Weekly IP Takeaways

In IP Blog

Prepared by Cislo & Thomas LLP Attorney Mark D. Nielsen, Ph.D.

1. In the aftermath of the Supreme Court’s ruling in Fourth Estate Public Benefit v. Wall-Street.com, in which the Court held that copyright litigation lawsuit cannot be filed until the Copyright Office registers the copyright, it appears that some key courts for copyright issues are applying the Supreme Court’s holding retroactively.  In Malibu Media, LLC v. Doe, the Southern District of New York applied Fourth Estate to hold that a copyright infringement lawsuit filed before a registration issued must be dismissed (rather than amended) where the registration issued post-filing.  In the Malibu Media case, the plaintiff amended its complaint after the copyright issued, but the Court said the original complaint was defective and subject to dismissal.  Accordingly, at least in the Southern District of New York (but likely many other districts because of the persuasiveness of SDNY opinions on copyright issues), a copyright infringement claim filed before the registration issued may be subject to dismissal.  One strategy may be to dismiss such cases without prejudice and re-file new cases with the issued registration.

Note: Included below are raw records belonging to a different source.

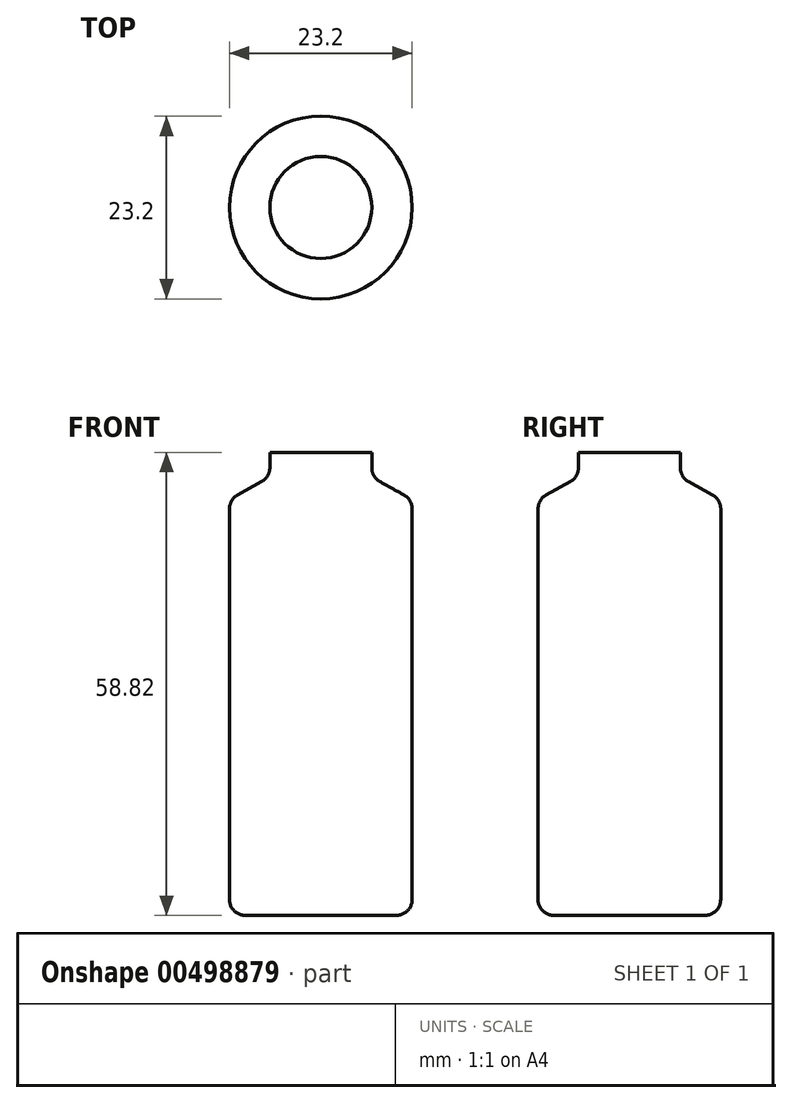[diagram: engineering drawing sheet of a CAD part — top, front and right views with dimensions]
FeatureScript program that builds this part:
annotation { "Feature Type Name" : "Feature", "Feature Type Description" : "" }
export const myFeature = defineFeature(function(context is Context, id is Id, definition is map)
    precondition{}
    {
        {
            var Q0;
            Q0=qCreatedBy(makeId("Front.planeOp"),FACE);
            var sketch = newSketch(context, id + "F0", { "sketchPlane" : qUnion([Q0])});
            skLineSegment(sketch, "E0", {"start": v(0, 38.3) * mm, "end": v(0, -20.52) * mm});
            skLineSegment(sketch, "E1", {"start": v(0, -20.52) * mm, "end": v(-9.6, -20.52) * mm});
            skLineSegment(sketch, "E2", {"start": v(-11.6, -18.52) * mm, "end": v(-11.6, 31.13) * mm});
            skLineSegment(sketch, "E3", {"start": v(0, 38.3) * mm, "end": v(-6.48, 38.3) * mm});
            skLineSegment(sketch, "E4", {"start": v(-6.48, 38.3) * mm, "end": v(-6.48, 36.33) * mm});
            skLineSegment(sketch, "E5", {"start": v(-7.5, 34.58) * mm, "end": v(-10.57, 32.87) * mm});
            skPoint(sketch, "E6.visualSharp", {"position": v(-6.48, 35.15) * mm});
            skArc(sketch, "E6.filletArc", {"start": v(-7.5, 34.58) * mm, "mid": v(-6.75, 35.31) * mm, "end": v(-6.48, 36.33) * mm});
            skPoint(sketch, "E7.visualSharp", {"position": v(-11.6, 32.3) * mm});
            skArc(sketch, "E7.filletArc", {"start": v(-10.57, 32.87) * mm, "mid": v(-11.33, 32.14) * mm, "end": v(-11.6, 31.13) * mm});
            skPoint(sketch, "E8.visualSharp", {"position": v(-11.6, -20.52) * mm});
            skArc(sketch, "E8.filletArc", {"start": v(-11.6, -18.52) * mm, "mid": v(-11.02, -19.94) * mm, "end": v(-9.6, -20.52) * mm});
            skSolve(sketch);
        }
        {
            var Q0;
            Q0=makeQuery(id+"F0.imprint","IMPRINT",FACE,{"disambiguationData":[TD([[makeQuery(id+"F0.imprint","IMPRINT",EDGE,{"derivedFrom":sQuery(id+"F0.wireOp",EDGE,"E0")}),-1.0]])]});
            var sketch = newSketch(context, id + "F1", { "sketchPlane" : qUnion([Q0])});
            skSolve(sketch);
        }
        {
            var Q0;
            Q0=makeQuery(id+"F1.imprint","IMPRINT",FACE,{"disambiguationData":[TD([[makeQuery(id+"F1.imprint","IMPRINT",EDGE,{"derivedFrom":makeQuery(id+"F0.imprint","IMPRINT",EDGE,{"derivedFrom":sQuery(id+"F0.wireOp",EDGE,"E0")})}),-1.0]])]});
            var Q1;
            Q1=sQuery(id+"F0.wireOp",EDGE,"E0");
            revolve(context, id + "F2", {"entities" : qUnion([Q0]), "axis" : qUnion([Q1]), "revolveType" : RevolveType.FULL});
        }
    });
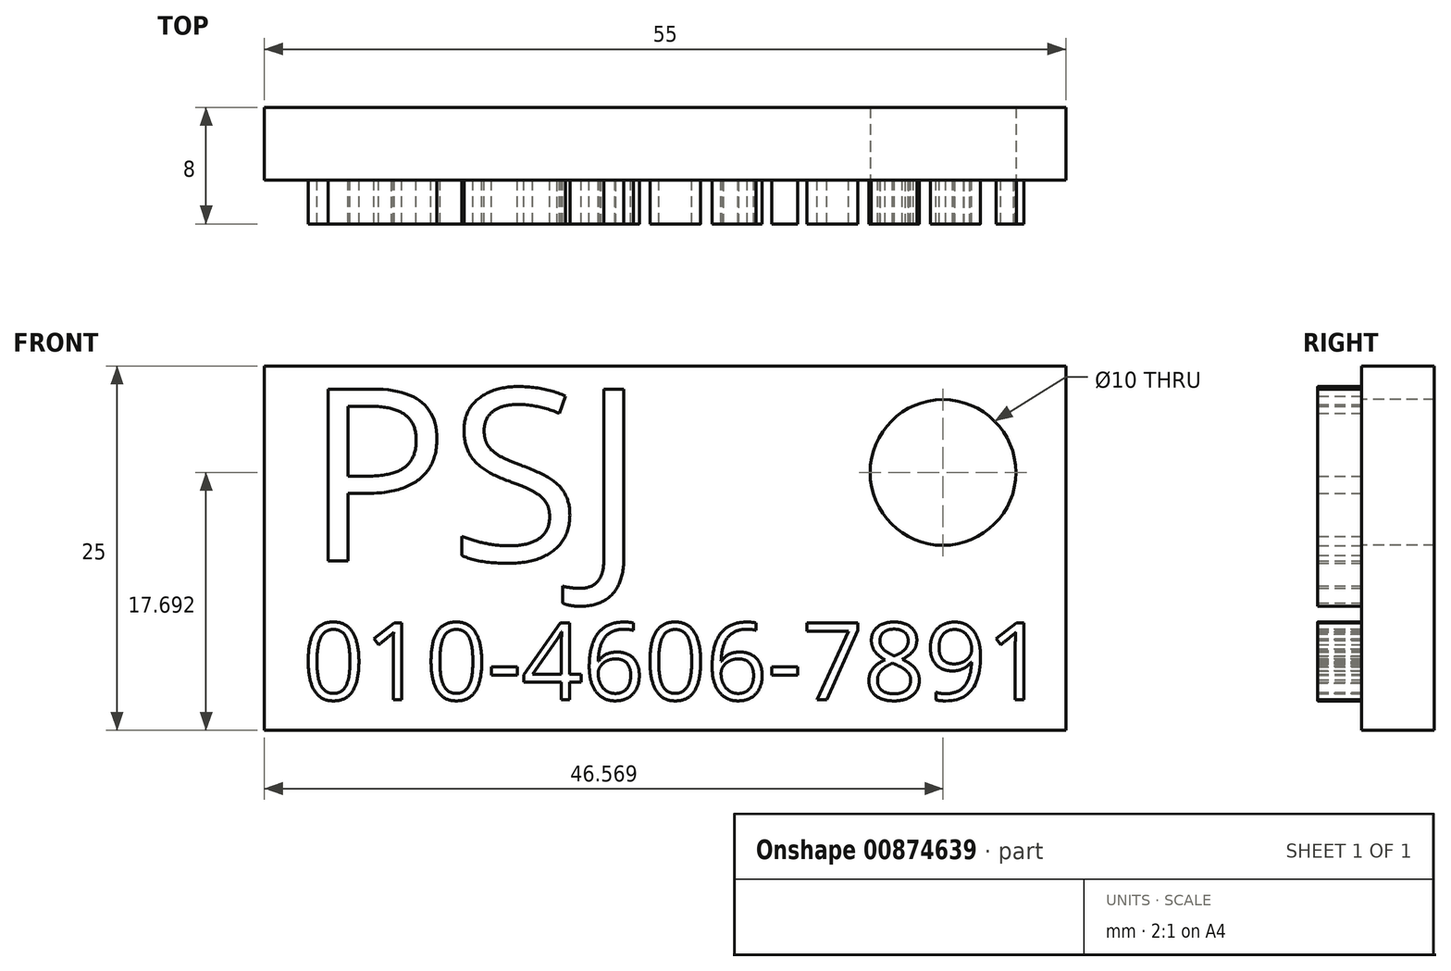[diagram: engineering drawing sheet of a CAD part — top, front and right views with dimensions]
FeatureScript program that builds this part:
annotation { "Feature Type Name" : "Feature", "Feature Type Description" : "" }
export const myFeature = defineFeature(function(context is Context, id is Id, definition is map)
    precondition{}
    {
        {
            var Q0;
            Q0=qCreatedBy(makeId("Front.planeOp"),FACE);
            var sketch = newSketch(context, id + "F0", { "sketchPlane" : qUnion([Q0])});
            skLineSegment(sketch, "E0.bottom", {"start": v(0, 0) * mm, "end": v(55, 0) * mm});
            skLineSegment(sketch, "E0.top", {"start": v(0, 25) * mm, "end": v(55, 25) * mm});
            skLineSegment(sketch, "E0.left", {"start": v(0, 0) * mm, "end": v(0, 25) * mm});
            skLineSegment(sketch, "E0.right", {"start": v(55, 0) * mm, "end": v(55, 25) * mm});
            skSolve(sketch);
        }
        {
            var Q0;
            Q0=makeQuery(id+"F0.imprint","IMPRINT",FACE,{"disambiguationData":[TD([[makeQuery(id+"F0.imprint","IMPRINT",EDGE,{"derivedFrom":sQuery(id+"F0.wireOp",EDGE,"E0.bottom")}),1.0]])]});
            extrude(context, id + "F1", {"entities" : qUnion([Q0]), "depth" : 5 * mm, "offsetDistance" : 25 * mm});
        }
        {
            var Q0;
            Q0=makeQuery(id+"F1.opExtrude","CAP_FACE",FACE,{"disambiguationData":[OSD([sQuery(id+"F0.wireOp",EDGE,"E0.bottom"),sQuery(id+"F0.wireOp",EDGE,"E0.top"),sQuery(id+"F0.wireOp",EDGE,"E0.left"),sQuery(id+"F0.wireOp",EDGE,"E0.right")])],"isStart":false});
            var sketch = newSketch(context, id + "F2", { "sketchPlane" : qUnion([Q0])});
            skText(sketch, "E1", { "text": "PSJ\n", "fontName": "OpenSans-Regular.ttf"});
            skText(sketch, "E2", { "text": "010-4606-7891\n", "fontName": "OpenSans-Regular.ttf"});
            const initialGuessF2  = {"E1": [0.00273, 0.01162, 1, 0, 0.0119], "E2": [0.00263, 0.00209, 1, 0, 0.00531]};
            skSetInitialGuess(sketch, initialGuessF2);
            skSolve(sketch);
        }
        {
            var Q0;
            Q0=qSketchRegion(id+"F2",true);
            extrude(context, id + "F3", {"entities" : qUnion([Q0]), "operationType" : NewBodyOperationType.ADD, "depth" : 3 * mm, "offsetDistance" : 25 * mm});
        }
        {
            var Q0;
            {var subQ0=sQuery(id+"F0.wireOp",EDGE,"E0.top");var subQ1=sQuery(id+"F0.wireOp",EDGE,"E0.right");var subQ2=sQuery(id+"F0.wireOp",EDGE,"E0.bottom");var subQ3=sQuery(id+"F0.wireOp",EDGE,"E0.left");Q0=makeQuery(id+"F3.boolean.opBoolean","SPLIT",FACE,{"disambiguationData":[TD([makeQuery(id+"F1.opExtrude","SWEPT_FACE",FACE,{"disambiguationData":[OSD([subQ2])]})])],"derivedFrom":makeQuery(id+"F1.opExtrude","CAP_FACE",FACE,{"disambiguationData":[OSD([subQ2,subQ0,subQ3,subQ1])],"isStart":false})});}
            var sketch = newSketch(context, id + "F4", { "sketchPlane" : qUnion([Q0])});
            skCircle(sketch, "E3", {"center": v(46.57, 17.7) * mm, "radius": 5 * mm});
            skSolve(sketch);
        }
        {
            var Q0;
            Q0=makeQuery(id+"F4.imprint","IMPRINT",FACE,{"disambiguationData":[TD([[makeQuery(id+"F4.imprint","IMPRINT",EDGE,{"derivedFrom":sQuery(id+"F4.wireOp",EDGE,"E3")}),1.0]])]});
            extrude(context, id + "F5", {"entities" : qUnion([Q0]), "operationType" : NewBodyOperationType.REMOVE, "endBound" : BoundingType.THROUGH_ALL, "oppositeDirection" : true, "depth" : 25 * mm, "offsetDistance" : 25 * mm});
        }
    });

2. A bipartisan proposal by members from both the House and the Senate to amend portions of the Patent Act to address the ongoing concerns and issues with 35 U.S.C. Section 101 and its interpretation by the Supreme Court and lower courts has been released for comment.  The proposal is here.  The proposed language appears promising in terms of making it less restrictive to procure and enforce software and biotech patents, a number of which have struggled under the current version of 101 and its interpretation by the courts.  For example, the analysis under 101 would be to favor eligibility, and would not utilize the current “judicial exceptions” such as “laws of nature,” “natural phenomena,” and “abstract ideas” categories for ineligibility any longer.  Rather, Section 100(k) of the Patent Act would be amended to redefine “useful” as an something having “specific and practical utility.”  This latter portion favors those in the tech industry who are not pro-patent, and would, at least in theory, prevent patent grants, or allow granted patents to be invalidated, if they are not tethered to a practical application of some sort.  Furthermore, Section 112(f) of the Patent Act would be amended to remove the requirement in “means-plus-function claims” for “magic language” such as “means for,” thus bringing functional claim language under its ambit.  This appears to be a promising step in the effort to reach a legislative fix to the issues with Section 101 that have arisen in the past five (5) years or so.

3. In a recent trade secret misappropriation case out of the District of Arizona in which the claims were brought under both the Defend Trade Secrets and an Arizona trade secret statute, the Court dismissed the trade secret misappropriation claims (the sole focus here) in the first amended complaint with leave to amend.  The opinion is here.  The Court dismissed the trade secret misappropriation claims because the trade secret(s) themselves were not identified with sufficient specificity, their independent economic value from not being generally known was also not pled with sufficient detail, and there was no indication that the plaintiff has taken reasonable measures to protect the alleged trade secret information.  It appears that the plaintiff failed in properly pleading each of the hornbook law elements for a trade secret claim, and the result was good one for my friends at Haynes & Boone.